Crane smiled. “Don’t trust your own calculations, Dan?” Without waiting for Newcombe’s response, he asked, “Do you quit, Dr. King?”
“I most certainly do not.”
“Bravo,” Crane said. “End of discussion.” He pointed at Newcombe. “You know there’s no time to argue. Can you feel it?”
Newcombe nodded, jaw muscles clenched. “This is the worst place to be,” he mumbled.
“Right.” Crane said dismissively. He quickly stepped forward, facing the crowd. “The ancient Japanese,” he said without preamble to the large group, “called earthquakes the namazu. Namazu… a giant catfish. The Kashima god kept it pinioned under a mighty rock with divine powers called the keystone.
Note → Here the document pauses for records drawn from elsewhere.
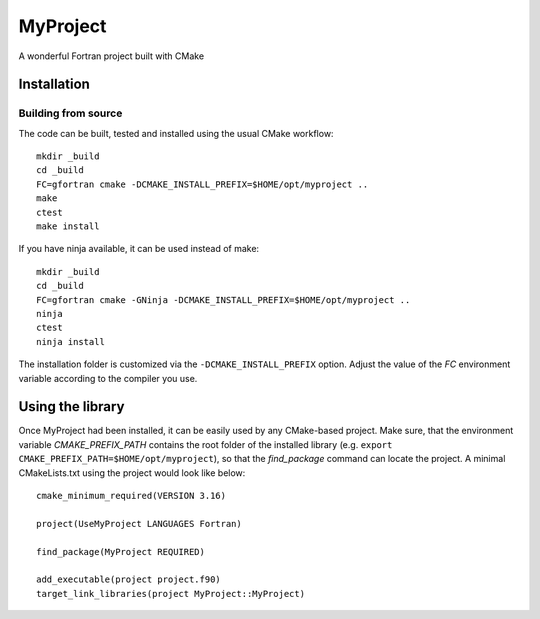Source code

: *********
MyProject
*********

A wonderful Fortran project built with CMake


Installation
============

Building from source
---------------------

The code can be built, tested and installed using the usual CMake workflow::

  mkdir _build
  cd _build
  FC=gfortran cmake -DCMAKE_INSTALL_PREFIX=$HOME/opt/myproject ..
  make
  ctest
  make install

If you have ninja available, it can be used instead of make::

  mkdir _build
  cd _build
  FC=gfortran cmake -GNinja -DCMAKE_INSTALL_PREFIX=$HOME/opt/myproject ..
  ninja
  ctest
  ninja install

The installation folder is customized via the ``-DCMAKE_INSTALL_PREFIX`` option.
Adjust the value of the `FC` environment variable according to the compiler
you use.


Using the library
=================

Once MyProject had been installed, it can be easily used by any CMake-based
project. Make sure, that the environment variable `CMAKE_PREFIX_PATH` contains
the root folder of the installed library (e.g.
``export CMAKE_PREFIX_PATH=$HOME/opt/myproject``), so
that the `find_package` command can locate the project. A minimal CMakeLists.txt
using the project would look like below::

  cmake_minimum_required(VERSION 3.16)

  project(UseMyProject LANGUAGES Fortran)

  find_package(MyProject REQUIRED)

  add_executable(project project.f90)
  target_link_libraries(project MyProject::MyProject)
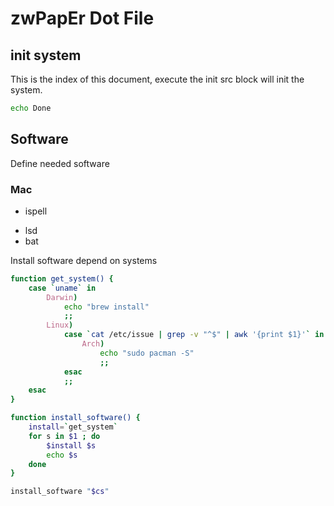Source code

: * zwPapEr Dot File

** init system

   This is the index of this document,
   execute the init src block will init the system.

#+begin_src sh :var software=install-software
  echo Done
#+end_src

** Software

Define needed software

*** Mac
    - ispell

#+NAME: common-software 
  - lsd
  - bat

Install software depend on systems

#+NAME: install-software
#+BEGIN_src sh :var cs=common-software
  function get_system() {
      case `uname` in
          Darwin)
              echo "brew install"
              ;;
          Linux)
              case `cat /etc/issue | grep -v "^$" | awk '{print $1}'` in
                  Arch)
                      echo "sudo pacman -S"
                      ;;
              esac
              ;;
      esac
  }

  function install_software() {
      install=`get_system`
      for s in $1 ; do
          $install $s
          echo $s
      done
  }

  install_software "$cs"
#+END_src
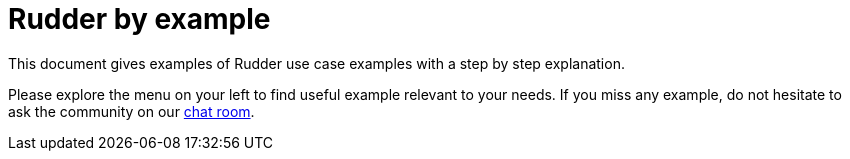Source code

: = Rudder by example

This document gives examples of Rudder use case examples with a step by step explanation.

Please explore the menu on your left to find useful example relevant to your needs. If you miss any example, do not hesitate to ask the community on our https://chat.rudder.io/[chat room].

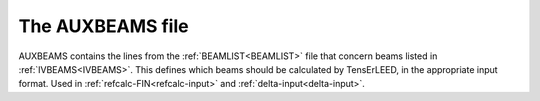 .. _auxbeams:

The AUXBEAMS file
=================

AUXBEAMS contains the lines from the :ref:`BEAMLIST<BEAMLIST>` file 
that concern beams listed in :ref:`IVBEAMS<IVBEAMS>`.
This defines which
beams should be calculated by TensErLEED, in the appropriate input 
format.
Used in :ref:`refcalc-FIN<refcalc-input>` and 
:ref:`delta-input<delta-input>`.
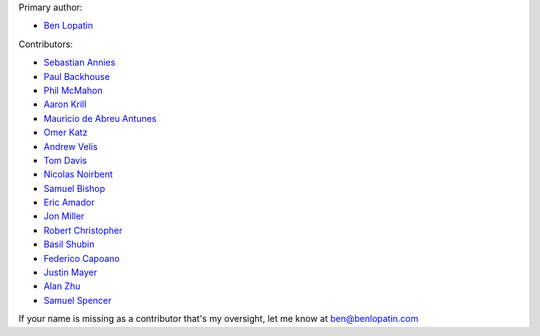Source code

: Primary author:

* `Ben Lopatin <https://github.com/bennylope>`_

Contributors:

* `Sebastian Annies <https://github.com/sannies>`_
* `Paul Backhouse <https://github.com/powlo>`_
* `Phil McMahon <https://github.com/philmcmahon>`_
* `Aaron Krill <https://github.com/krillr>`_
* `Mauricio de Abreu Antunes <https://github.com/mauricioabreu>`_
* `Omer Katz <https://github.com/thedrow>`_
* `Andrew Velis <https://github.com/avelis>`_
* `Tom Davis <https://github.com/tdavis>`_
* `Nicolas Noirbent <https://github.com/noirbee>`_
* `Samuel Bishop <https://github.com/techdragon>`_
* `Eric Amador <https://github.com/amadornimbis>`_
* `Jon Miller <https://github.com/jondelmil>`_
* `Robert Christopher <https://github.com/RobertChristopher>`_
* `Basil Shubin <https://github.com/bashu>`_
* `Federico Capoano <https://github.com/nemesisdesign>`_
* `Justin Mayer <https://github.com/justinmayer>`_
* `Alan Zhu <https://github.com/AZtheAsian>`_
* `Samuel Spencer <https://github.com/LegoStormtroopr>`_

If your name is missing as a contributor that's my oversight, let me know at
ben@benlopatin.com
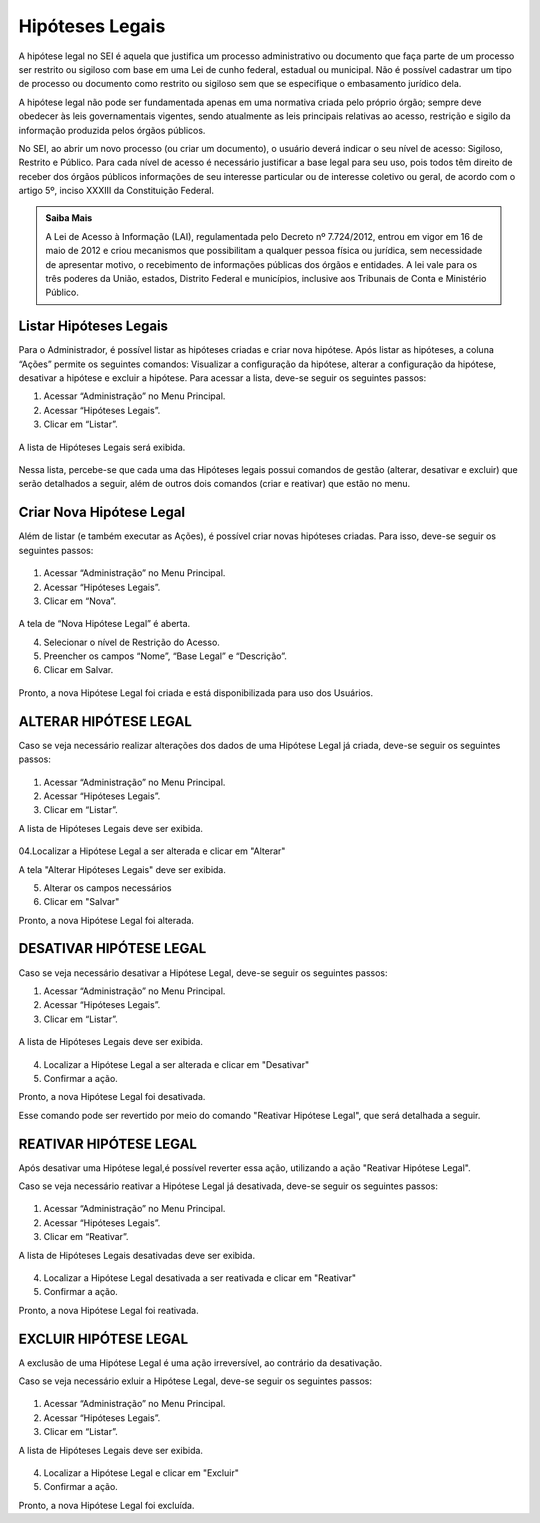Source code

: Hipóteses Legais
================

A hipótese legal no SEI é aquela que justifica um processo administrativo ou documento que faça parte de um processo ser restrito ou sigiloso com base em uma Lei de cunho federal, estadual ou municipal. Não é possível cadastrar um tipo de processo ou documento como restrito ou sigiloso sem que se especifique o embasamento jurídico dela.

A hipótese legal não pode ser fundamentada apenas em uma normativa criada pelo próprio órgão; sempre deve obedecer às leis governamentais vigentes, sendo atualmente as leis principais relativas ao acesso, restrição e sigilo da informação produzida pelos órgãos públicos.

No SEI, ao abrir um novo processo (ou criar um documento), o usuário deverá indicar o seu nível de acesso: Sigiloso, Restrito e Público. Para cada nível de acesso é necessário justificar a base legal para seu uso, pois todos têm direito de receber dos órgãos públicos informações de seu interesse particular ou de interesse coletivo ou geral, de acordo com o artigo 5º, inciso XXXIII da Constituição Federal.


.. admonition:: Saiba Mais

   A Lei de Acesso à Informação (LAI), regulamentada pelo Decreto nº 7.724/2012, entrou em vigor em 16 de maio de 2012 e criou mecanismos que possibilitam a qualquer pessoa física ou jurídica, sem necessidade de apresentar motivo, o recebimento de informações públicas dos órgãos e entidades. A lei vale para os três poderes da União, estados, Distrito Federal e municípios, inclusive aos Tribunais de Conta e Ministério Público.

Listar Hipóteses Legais
------------------------

Para o Administrador, é possível listar as hipóteses criadas e criar nova hipótese. Após listar as hipóteses, a coluna “Ações” permite os seguintes comandos: 
Visualizar a configuração da hipótese, alterar a configuração da hipótese, desativar a hipótese e excluir a hipótese. Para acessar a lista, deve-se seguir os seguintes passos:


1. Acessar “Administração” no Menu Principal.

2. Acessar “Hipóteses Legais”.

3. Clicar em “Listar”.


.. figure:: _static/images/04-04_Hipoteses-Legais_Menu_Listar.png

A lista de Hipóteses Legais será exibida.

.. figure:: _static/images/04-04_Hipoteses-Legais_Lista.png


Nessa lista, percebe-se que cada uma das Hipóteses legais possui comandos de gestão (alterar, desativar e excluir) que serão detalhados a seguir, além de outros dois comandos (criar e reativar) que estão no menu.


Criar Nova Hipótese Legal
-------------------------

Além de listar (e também executar as Ações), é possível criar novas hipóteses criadas. Para isso, deve-se seguir os seguintes passos:

.. figure:: _static/images/04-04_Hipoteses-Legais_Menu_Nova.png

1. Acessar “Administração” no Menu Principal.

2. Acessar “Hipóteses Legais”.

3. Clicar em “Nova”.

.. figure:: _static/images/04-04_Hipoteses-Legais_Menu_Nova.png

A tela de “Nova Hipótese Legal” é aberta.


4. Selecionar o nível de Restrição do Acesso.

5. Preencher os campos “Nome”, “Base Legal” e “Descrição”.

6. Clicar em Salvar.

.. figure:: _static/images/04-04_Hipoteses-Legais_Tela_Nova-Hipotese.png

Pronto, a nova Hipótese Legal foi criada e está disponibilizada para uso dos Usuários.



ALTERAR HIPÓTESE LEGAL
----------------------
Caso se veja necessário realizar alterações dos dados de uma Hipótese Legal já criada, deve-se seguir os seguintes passos: 

.. figure:: _static/images/04-04_Hipoteses-Legais_Menu_Listar.png

01. Acessar “Administração” no Menu Principal.

02. Acessar “Hipóteses Legais”.

03. Clicar em “Listar”.

A lista de Hipóteses Legais deve ser exibida.

.. figure:: _static/images/04-04_Hipoteses-Legais_Lista_Alterar.png

04.Localizar a Hipótese Legal a ser alterada e clicar em "Alterar"

A tela "Alterar Hipóteses Legais" deve ser exibida.

05. Alterar os campos necessários

06. Clicar em "Salvar"

Pronto, a nova Hipótese Legal foi alterada.




DESATIVAR HIPÓTESE LEGAL
------------------------


Caso se veja necessário desativar a Hipótese Legal, deve-se seguir os seguintes passos: 


1. Acessar “Administração” no Menu Principal.

2. Acessar “Hipóteses Legais”.

3. Clicar em “Listar”.


.. figure:: _static/images/04-04_Hipoteses-Legais_Menu_Listar.png


A lista de Hipóteses Legais deve ser exibida.

.. figure:: _static/images/04-04_Hipoteses-Legais_Lista_Desativar.png

4. Localizar a Hipótese Legal a ser alterada e clicar em "Desativar"
5. Confirmar a ação.



Pronto, a nova Hipótese Legal foi desativada.

Esse comando pode ser revertido por meio do comando "Reativar Hipótese Legal", que será detalhada a seguir.


REATIVAR HIPÓTESE LEGAL
-----------------------

Após desativar uma Hipótese legal,é possível reverter essa ação, utilizando a ação "Reativar Hipótese Legal".

Caso se veja necessário reativar a Hipótese Legal já desativada, deve-se seguir os seguintes passos: 

.. figure:: _static/images/04-04_Hipoteses-Legais_Menu_Reativar.png

1. Acessar “Administração” no Menu Principal.

2. Acessar “Hipóteses Legais”.

3. Clicar em “Reativar”.

A lista de Hipóteses Legais desativadas deve ser exibida.

.. figure:: _static/images/04-04_Hipoteses-Legais_Lista_Reativar.png

4. Localizar a Hipótese Legal desativada a ser reativada e clicar em "Reativar"

5. Confirmar a ação.


Pronto, a nova Hipótese Legal foi reativada.


EXCLUIR HIPÓTESE LEGAL
----------------------

A exclusão de uma Hipótese Legal é uma ação irreversível, ao contrário da desativação. 

Caso se veja necessário exluir a Hipótese Legal, deve-se seguir os seguintes passos: 

.. figure:: _static/images/04-04_Hipoteses-Legais_Menu_Listar.png

1. Acessar “Administração” no Menu Principal.

2. Acessar “Hipóteses Legais”.

3. Clicar em “Listar”.

A lista de Hipóteses Legais deve ser exibida.

.. figure:: _static/images/04-04_Hipoteses-Legais_Lista_Excluir.png

4. Localizar a Hipótese Legal  e clicar em "Excluir"

5. Confirmar a ação.


Pronto, a nova Hipótese Legal foi excluída.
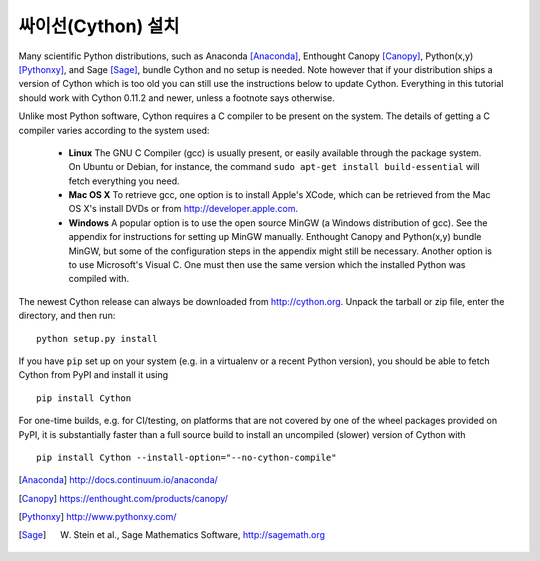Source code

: 싸이선(Cython) 설치
===========================

Many scientific Python distributions, such as Anaconda [Anaconda]_,
Enthought Canopy [Canopy]_, Python(x,y) [Pythonxy]_, and Sage [Sage]_,
bundle Cython and no setup is needed.  Note however that if your
distribution ships a version of Cython which is too old you can still
use the instructions below to update Cython.  Everything in this
tutorial should work with Cython 0.11.2 and newer, unless a footnote
says otherwise.

Unlike most Python software, Cython requires a C compiler to be
present on the system. The details of getting a C compiler varies
according to the system used:

 - **Linux** The GNU C Compiler (gcc) is usually present, or easily
   available through the package system. On Ubuntu or Debian, for
   instance, the command ``sudo apt-get install build-essential`` will
   fetch everything you need.

 - **Mac OS X** To retrieve gcc, one option is to install Apple's
   XCode, which can be retrieved from the Mac OS X's install DVDs or
   from http://developer.apple.com.

 - **Windows** A popular option is to use the open source MinGW (a
   Windows distribution of gcc). See the appendix for instructions for
   setting up MinGW manually. Enthought Canopy and Python(x,y) bundle
   MinGW, but some of the configuration steps in the appendix might
   still be necessary.  Another option is to use Microsoft's Visual C.
   One must then use the same version which the installed Python was
   compiled with.

.. dagss tried other forms of ReST lists and they didn't look nice
.. with rst2latex.

The newest Cython release can always be downloaded from
http://cython.org.  Unpack the tarball or zip file, enter the
directory, and then run::

  python setup.py install

If you have ``pip`` set up on your system (e.g. in a virtualenv or a
recent Python version), you should be able to fetch Cython from PyPI
and install it using

::

  pip install Cython

For one-time builds, e.g. for CI/testing, on platforms that are not covered
by one of the wheel packages provided on PyPI, it is substantially faster
than a full source build to install an uncompiled (slower) version of Cython
with

::

    pip install Cython --install-option="--no-cython-compile"


.. [Anaconda] http://docs.continuum.io/anaconda/
.. [Canopy] https://enthought.com/products/canopy/
.. [Pythonxy] http://www.pythonxy.com/
.. [Sage] W. Stein et al., Sage Mathematics Software, http://sagemath.org

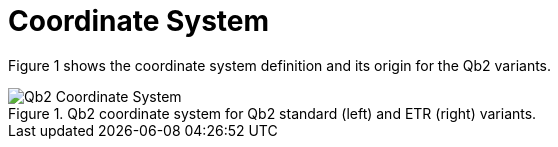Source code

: = Coordinate System

Figure 1 shows the coordinate system definition and its origin for the Qb2 variants.

.Qb2 coordinate system for Qb2 standard (left) and ETR (right) variants.
image::Qb2_Coordinate_System.svg[]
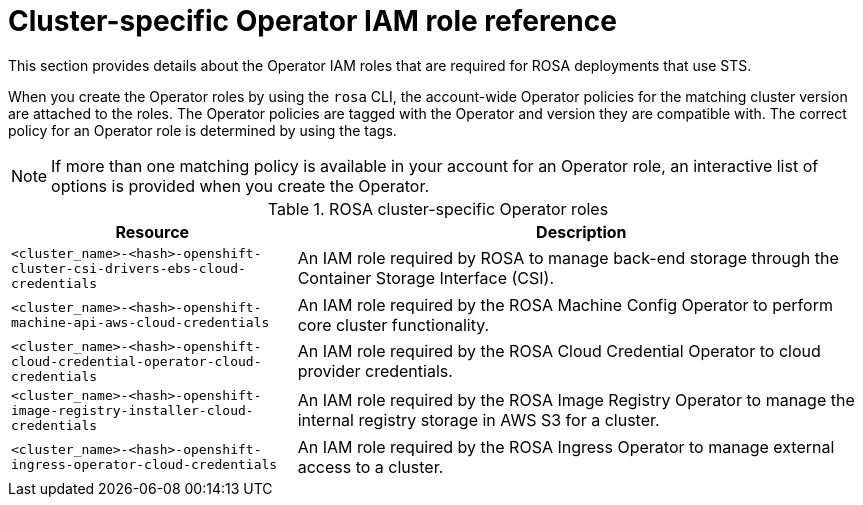 // Module included in the following assemblies:
//
// * rosa_getting_started/rosa-sts-about-iam-resources.adoc

[id="rosa-sts-operator-roles_{context}"]
= Cluster-specific Operator IAM role reference

This section provides details about the Operator IAM roles that are required for ROSA deployments that use STS.

When you create the Operator roles by using the `rosa` CLI, the account-wide Operator policies for the matching cluster version are attached to the roles. The Operator policies are tagged with the Operator and version they are compatible with. The correct policy for an Operator role is determined by using the tags. 

[NOTE]
====
If more than one matching policy is available in your account for an Operator role, an interactive list of options is provided when you create the Operator.
====

.ROSA cluster-specific Operator roles
[cols="1,2",options="header"]
|===

|Resource|Description

|`<cluster_name>-<hash>-openshift-cluster-csi-drivers-ebs-cloud-credentials`
|An IAM role required by ROSA to manage back-end storage through the Container Storage Interface (CSI).

|`<cluster_name>-<hash>-openshift-machine-api-aws-cloud-credentials`
|An IAM role required by the ROSA Machine Config Operator to perform core cluster functionality.

|`<cluster_name>-<hash>-openshift-cloud-credential-operator-cloud-credentials`
|An IAM role required by the ROSA Cloud Credential Operator to cloud provider credentials.

|`<cluster_name>-<hash>-openshift-image-registry-installer-cloud-credentials`
|An IAM role required by the ROSA Image Registry Operator to manage the internal registry storage in AWS S3 for a cluster.

|`<cluster_name>-<hash>-openshift-ingress-operator-cloud-credentials`
|An IAM role required by the ROSA Ingress Operator to manage external access to a cluster.

|===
When the god relaxed a moment, or for any other reason loosened his grip, the namazu would thrash around wildly. An earthquake.” He paused, his hushed audience rapt. “Of course there were plenty of people who weren’t about to be passive in the face of disaster, so they’d start doing battle with the fish. Unfortunately, the namazu was not only powerful in his own right, but he had allies. Very good allies, as it turns out, who would rush to his defense. Does it surprise you to learn that the namazu’s allies were the local carpenters and artisans—all those who stood to profit from a quake?” Crane’s expressive brows rose over his narrow goggles. “Which only goes to prove that nothing much has changed over the last few thousand years.”